The federally illegal cannabis industry has long been denied services provided by the Small Business Administration (SBA), but that could change under legislation that U.S. Sen. Jacky Rosen, D-Nev., introduced this week.
The Fair Access for Cannabis Small Business Act, introduced Nov. 17, would ensure state-legal cannabis businesses can access loans and programs provided by the SBA, which currently excludes all small businesses with direct or indirect products or services that aid the use, growth or enhancement of cannabis from accessing its services.
“The unfair barriers to basic federal support and resources have hurt our state’s legally-operating cannabis small businesses,” Rosen said in a public statement. “This legislation will level the playing field so that cannabis small businesses—including those owned by people of color, women, and veterans—have access to the same federal resources and loans that other legal businesses are entitled to.”

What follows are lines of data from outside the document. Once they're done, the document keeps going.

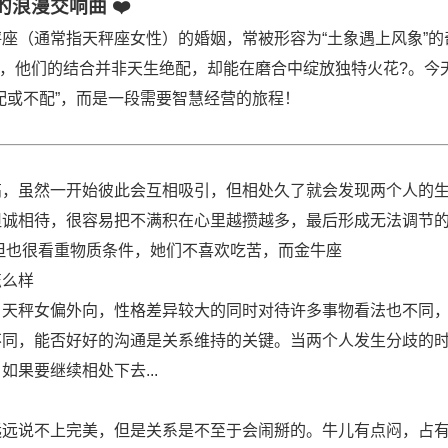
浪漫交响曲 ❤️
座（通常指天秤座女性）的婚姻，常被形容为“土象遇上风象”的
，他们的结合并非天生绝配，却能在磨合中绽放独特火花?。今
配或不配”，而是一段需要智慧经营的旅程！
高
，虽然一开始彼此会互相吸引，但相处久了就会发现两个人的
坦诚相待，很容易把不满积在心里越攒越多，最后形成无法调节
但也很看重物质条件，她们不喜欢吃苦，而金牛座
怎么样
，天秤女偏外向，性格差异较大的同时对待许多事物看法也不同
不同，能否好好的沟通是关系维持的关键。当两个人发生分歧的
果要继续相处下去...
远远说不上完美，但是关系是不至于会闹掰的。牛儿有点闷，占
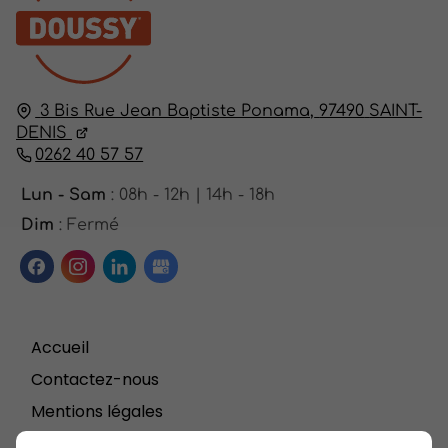
3 Bis Rue Jean Baptiste Ponama,
97490
SAINT-
DENIS
0262 40 57 57
Lun - Sam
: 08h - 12h | 14h - 18h
Dim
: Fermé
Accueil
Contactez-nous
Mentions légales
Plan du site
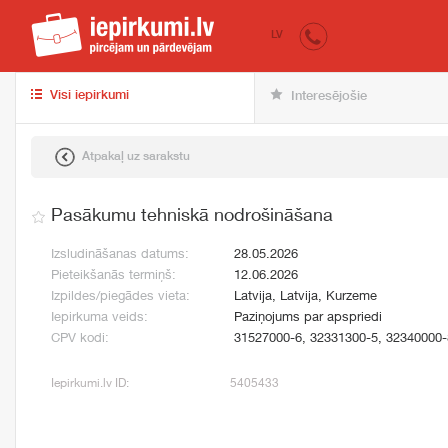
iepirkumi.lv
pir
LV
Visi iepirkumi
Interesējošie
Atpakaļ uz sarakstu
Pasākumu tehniskā nodrošināšana
Izsludināšanas datums:
28.05.2026
Pieteikšanās termiņš:
12.06.2026
Izpildes/piegādes vieta:
Latvija, Latvija, Kurzeme
Iepirkuma veids:
Paziņojums par apspriedi
CPV kodi:
31527000-6, 32331300-5, 32340000-
Iepirkumi.lv ID:
5405433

Specifically, the bill would ensure that cannabis businesses have access to SBA’s 7(a) loans, disaster loans, microloans, the Small Business Investment Company (SBIC) program, and SBA’s resource partners, which include SCORE, Veterans Business Outreach Centers and Women’s Business Centers.

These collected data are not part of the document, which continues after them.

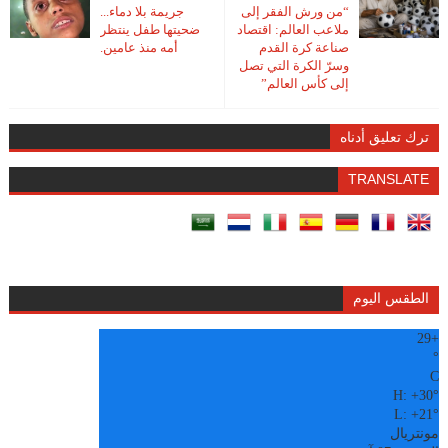
“من ورش الفقر إلى
جريمة بلا دماء...
ملاعب العالم: اقتصاد
ضحيتها طفل ينتظر
صناعة كرة القدم
أمه منذ عامين.
وسرّ الكرة التي تصل
إلى كأس العالم”
ترك تعليق أدناه
TRANSLATE
الطقس اليوم
29
+
°
C
H:
+
30°
L:
+
21°
مونتريال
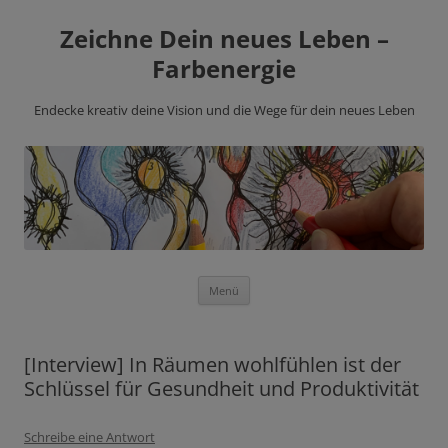
Zeichne Dein neues Leben –
Farbenergie
Endecke kreativ deine Vision und die Wege für dein neues Leben
Zum
Menü
Inhalt
springen
[Interview] In Räumen wohlfühlen ist der
Schlüssel für Gesundheit und Produktivität
Schreibe eine Antwort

“For Black and brown communities that have been ravaged by the war on drugs for decades, there is a light at the end of the tunnel as the end of cannabis prohibition comes near,” Khadijah Tribble, CEO of the U.S. Cannabis Council, said in a public statement. “But without access to capital through financing tools like SBA loans, most Black and brown cannabis entrepreneurs won’t get the chance to profit from an industry that was once used to stigmatize them—even in states where the plant has been legalized.
“Sen. Rosen’s landmark legislation would help advance equity and innovation in the cannabis industry by leveling the playing field for independent cannabis operators,” Tribble continued. “If paired with the SAFE Banking Act, The Fair Access for Cannabis Small Businesses Act would create a regulatory framework that would ensure a vibrant startup scene and a diversity of players.”
In March 2020, Rosen joined a coalition of 10 other senators in sending a letter to leadership to ask the SBA to extend economic assistance to the cannabis industry after cannabis operators were excluded from federal COVID-19 relief efforts.
Rosen led her colleagues last year to submit a letter to a Senate Appropriations subcommittee to request that cannabis businesses gain access to SBA loans, and sent another letter earlier this year to again urge Senate Appropriations to prevent the SBA from excluding cannabis businesses from its loan and entrepreneurship programs.